I learned in early September that I would be stepping out of my coding cave and heading for Serbia for ten days. Finally I had a chance to prove to Ali that all the random home automation projects that I have been working on for the last year could actually be used and give the appearance that we were home when in fact we were 5861.4 miles away. For some of you, this blog is going to be like the ridiculous tv episodes made completely of previous scenes and no new material.
The goal was to monitor the temperature, control the lights on a timer as well as manually, make sure the lawn gets water, and watch it all from my Chromebook or laptop.
Remote Climate Control
This task was too easy so I won’t bother with the details again – basically I bought and installed a Filtrete 3m50 Wi-Fi Touch Screen Programmable Thermostat with Remote Access. It was $100 and the thing has been solid. The thermostat just works. I enjoyed that the interface told me I was saving 3-5% while I was gone but I was still able to have the house at our normal temperature by the time we walked in.
Open-Zwave and an Aeon Labs Z-Stick 2 has been controlling my outdoor porch light reliably for the last year so I had no reason to expect it to stop. The system uses Php functions to determine when to turn on and off based on the sunset and sunrise. I wanted to be able to check it remotely though to make sure the house is not dark and really just play around. I decided to use a ssh tunneling script that I had previously blogged about rather than implementing authentication. Basically, I would flip a switch on a remote server and the Raspberry Pi would check the state every 5 minutes. If the switch was on, the Pi would open a tunnel forwarding port 80 through our firewall and to the remote server I could access. As soon as the switch is turned off, the tunnel closes and no one outside of the network can control the lights.
Another easy win. I am still using my EitherRain 8 controller and the open source sprinkler controller software on the same Raspberry Pi that controls the lights. So when I open up the ssh tunnel, I can also play with the sprinkler at the same time. I will be the first to admit that you could build the EitherRain 8 with parts found at Radioshack or Frys Electronics, but with how well this thing works and for the price, it is not worth the time. One note, I never purchased the rain sensor (which is pretty cheap) because of my fear of falling off a ladder installing it. So I did have to log in once to tell the sprinkler not to run because Houston actually got some rain. If you are normal and have the rain sensor – you probably will never touch the settings.

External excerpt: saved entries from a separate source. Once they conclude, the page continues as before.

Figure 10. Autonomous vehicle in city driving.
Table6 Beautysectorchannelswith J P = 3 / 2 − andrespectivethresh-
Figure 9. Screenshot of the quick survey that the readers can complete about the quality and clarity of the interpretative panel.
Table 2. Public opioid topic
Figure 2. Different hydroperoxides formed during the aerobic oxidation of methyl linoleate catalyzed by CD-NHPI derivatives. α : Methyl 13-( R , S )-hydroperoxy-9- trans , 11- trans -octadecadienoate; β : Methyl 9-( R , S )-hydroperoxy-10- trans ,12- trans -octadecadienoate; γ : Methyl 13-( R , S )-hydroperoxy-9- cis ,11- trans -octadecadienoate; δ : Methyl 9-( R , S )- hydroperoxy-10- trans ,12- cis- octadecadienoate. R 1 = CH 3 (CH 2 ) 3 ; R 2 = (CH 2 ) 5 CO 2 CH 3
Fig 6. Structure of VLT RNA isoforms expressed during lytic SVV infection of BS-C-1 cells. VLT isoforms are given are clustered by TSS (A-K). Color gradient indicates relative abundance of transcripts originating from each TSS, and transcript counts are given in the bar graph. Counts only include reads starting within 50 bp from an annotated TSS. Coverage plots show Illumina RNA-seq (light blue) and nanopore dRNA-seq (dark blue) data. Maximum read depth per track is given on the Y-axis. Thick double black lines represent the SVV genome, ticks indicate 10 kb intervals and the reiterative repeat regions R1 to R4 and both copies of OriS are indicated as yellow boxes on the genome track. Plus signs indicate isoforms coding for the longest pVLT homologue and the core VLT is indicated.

The video feeds are where it got cool for me. I hate security cameras. Mostly because I am cheap and quality ones cost money so I have collected a hodgepodge of different types. For IP cameras I have a Foscam, Wanview and then a horrible 720p clone that I picked up on eBay. The 720p has never worked as described. I also have 3 web cams – favorite being the Logitech c310 which just seems to be happy working on any OS/distro on many devices (I have tested it with Win7, OSX, Rasbian, Debian Android, and Chrome OS).
In the past, I had just forwarded the video feeds through the firewall and checked them individually. This trip, I wanted to try something new. I read a couple of articles on iSpyConnect.com and decided to give it a try. The free version allows you to aggregate all your cameras, IP or USB, into one nice place. It has motion detection and alerts. You could easily tunnel into your network and watch everything remotely, however I paid the $8 remote viewing fee for the month to avoid any hiccups while in Serbia. I have to say the server software was solid. I accessed all of the cameras and drove around the PTZ cameras without a problem on an iPad, iPhone, Android, and Chromebook.
With any camera setup, you want the video someplace remote in case bad guys get access to your local system. I like setting up “Droplets” from Digital Ocean for this purpose. A ‘Droplet’ is a $5 VPS that runs on SSD drives. You get one up and running in under 60 seconds.
Added Bonus of the “Droplet”
When traveling, I also use the same $5 Droplet to proxy my traffic when I am in remote places. The process is very easy – just the command ‘ssh -D 8080 [email protected]’ and then set your computer’s proxy settings to ‘Socks 5’ localhost:8080. If done correctly you traffic should be encrypted to your server and the receiving end will only see the IP address of the server.